About.
Wandering Well wants to improve travel by steering people away from overcrowded, overtouristed destinations, toward places that might welcome more visitors. We're talking about beautiful alternative locations. This would deliver a win-win-win: for the traveller, for the crowded destinations that get some relief, and for beautiful places that gain economic activity.
Most modern algorithms reward popularity: clicks beget more clicks. Popular places grow more popular. This has fuelled an overtourism crisis that has made both communities and travellers miserable. This site attempts to do the opposite: penalize popularity, and spread tourism around more equitably.

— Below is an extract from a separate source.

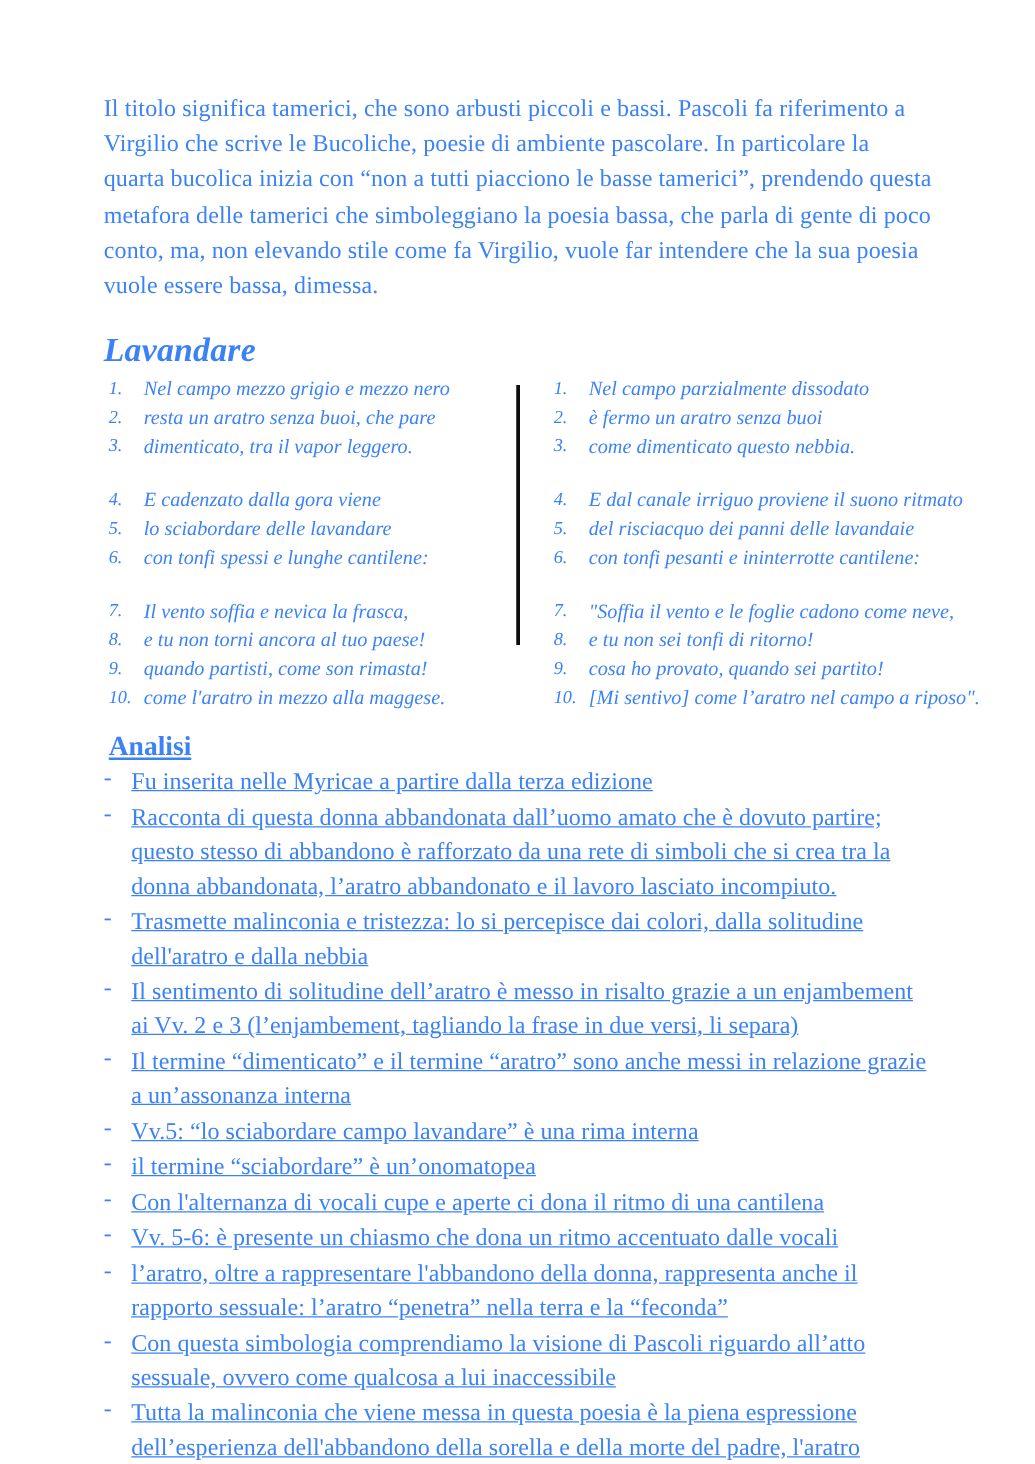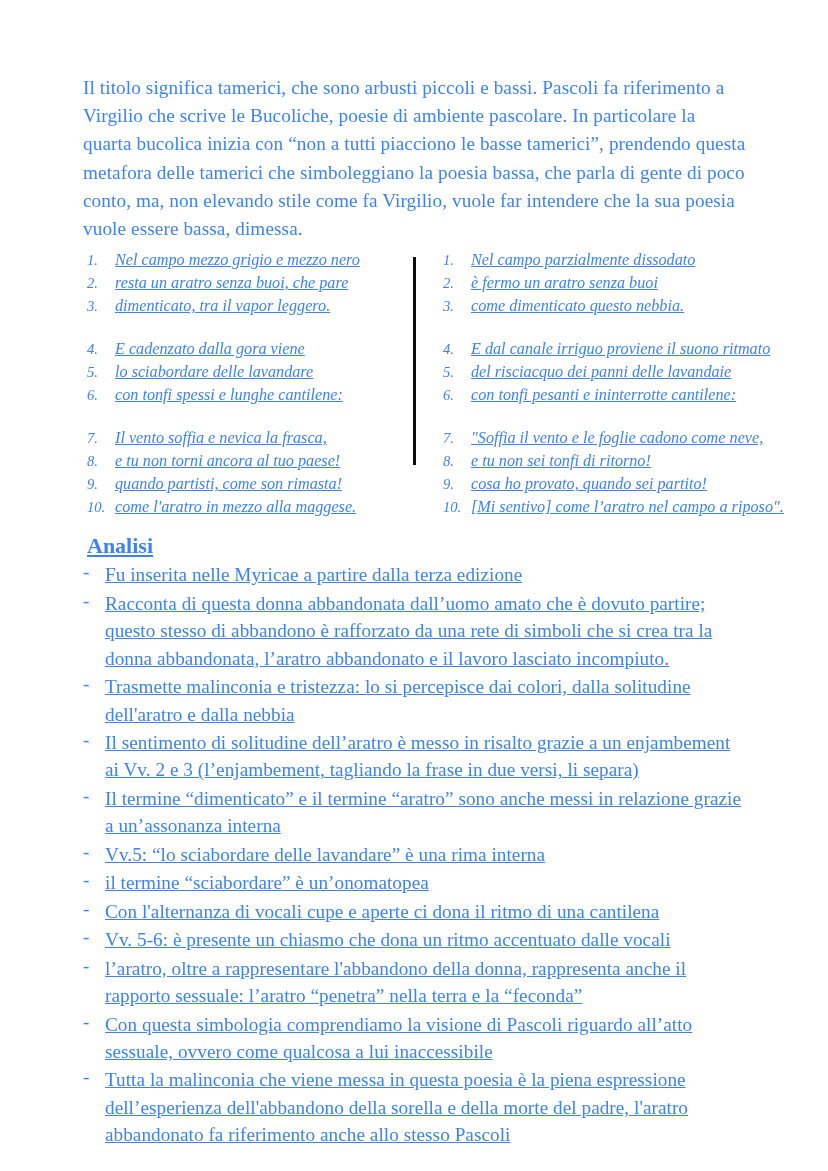"Lavandare" div.poem-title { html: none -> <div>Lavandare</div> }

This is also an early experiment in agentic travel planning. By connecting our pages to online research tools and MCP servers, personal agents can help people research and book travel. The agent surface knows about each destination's nearest commercial airports and train stations with real Mapbox-routed driving times, plus a 30-year monthly climate normal from ECMWF's ERA5-Land — see MCP For Agents for the setup.
The score, briefly
The Wander Well Score (WWS) combines two halves at 50/50:
- Beauty — proximity to water and mountains, density of protected and heritage architecture, concentration of museums, restaurants, cafés and places of worship within walking distance, a learned aesthetic score on the destination's primary photograph, and how often photographers from many countries actually shoot the place (rather than how many photos a small handful take).
- Economic need — local income relative to the country's average and the regional unemployment gap, on the theory that traveller money is more useful in places that are beautiful AND comparatively under-resourced.

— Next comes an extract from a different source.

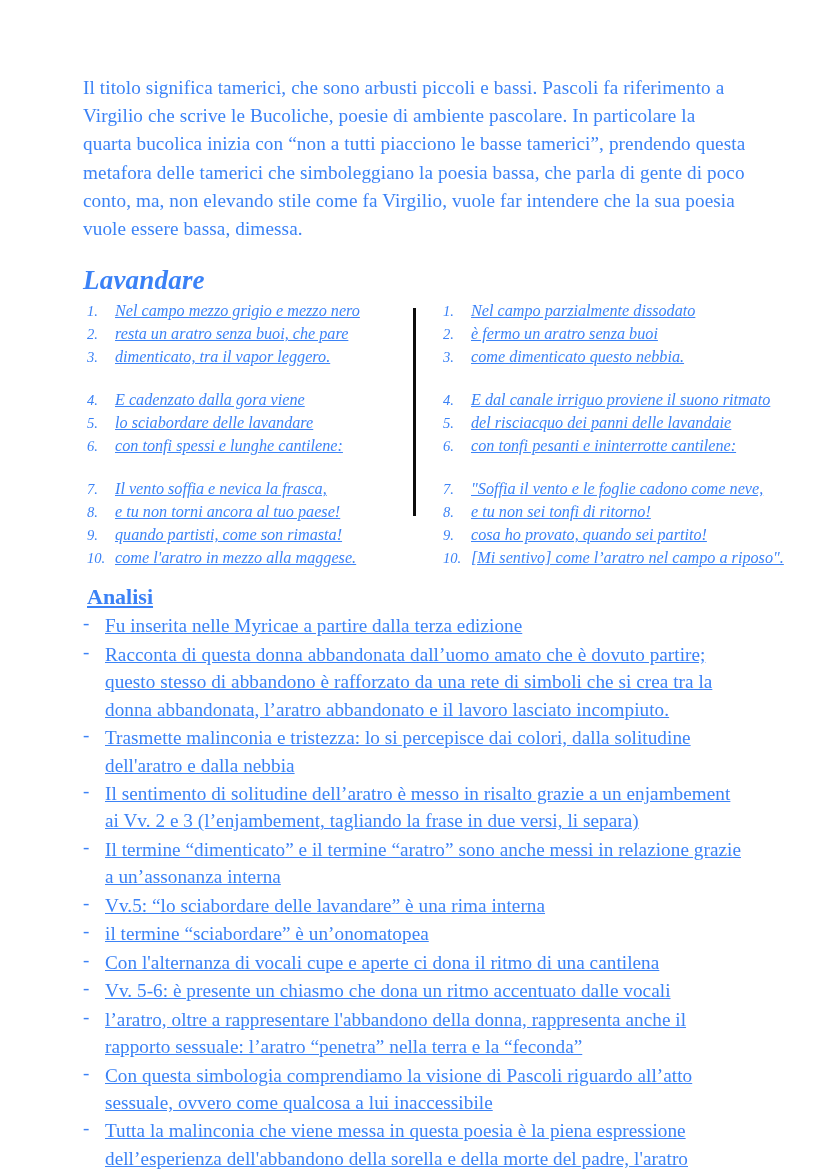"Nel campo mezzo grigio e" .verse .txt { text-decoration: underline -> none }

A tourism-intensity penalty is subtracted on top — Wikipedia pageview share, hotel density, and how disproportionately the place is talked about in English versus its own language. The full methodology with sources and edge cases lives at /methodology; this page is the plain-English version.
Where the data comes from
World Bank · UNESCO · Geoapify · OpenStreetMap · Eurostat (including hotel-occupancy statistics) · OECD · US Census ACS · ONS · StatCan · GDL · ILOSTAT · IBGE · Wikipedia · Flickr. Photo attributions on each destination page.
What this site is, and is not
- It is a research output and a writer's craft project.
- It is built to be readable by AI agents — see /llms.txt.
- It is not a booking tool, a travel agency, or affiliated with any tourism board.
- It is not a definitive ranking. The score is a perspective, not a verdict.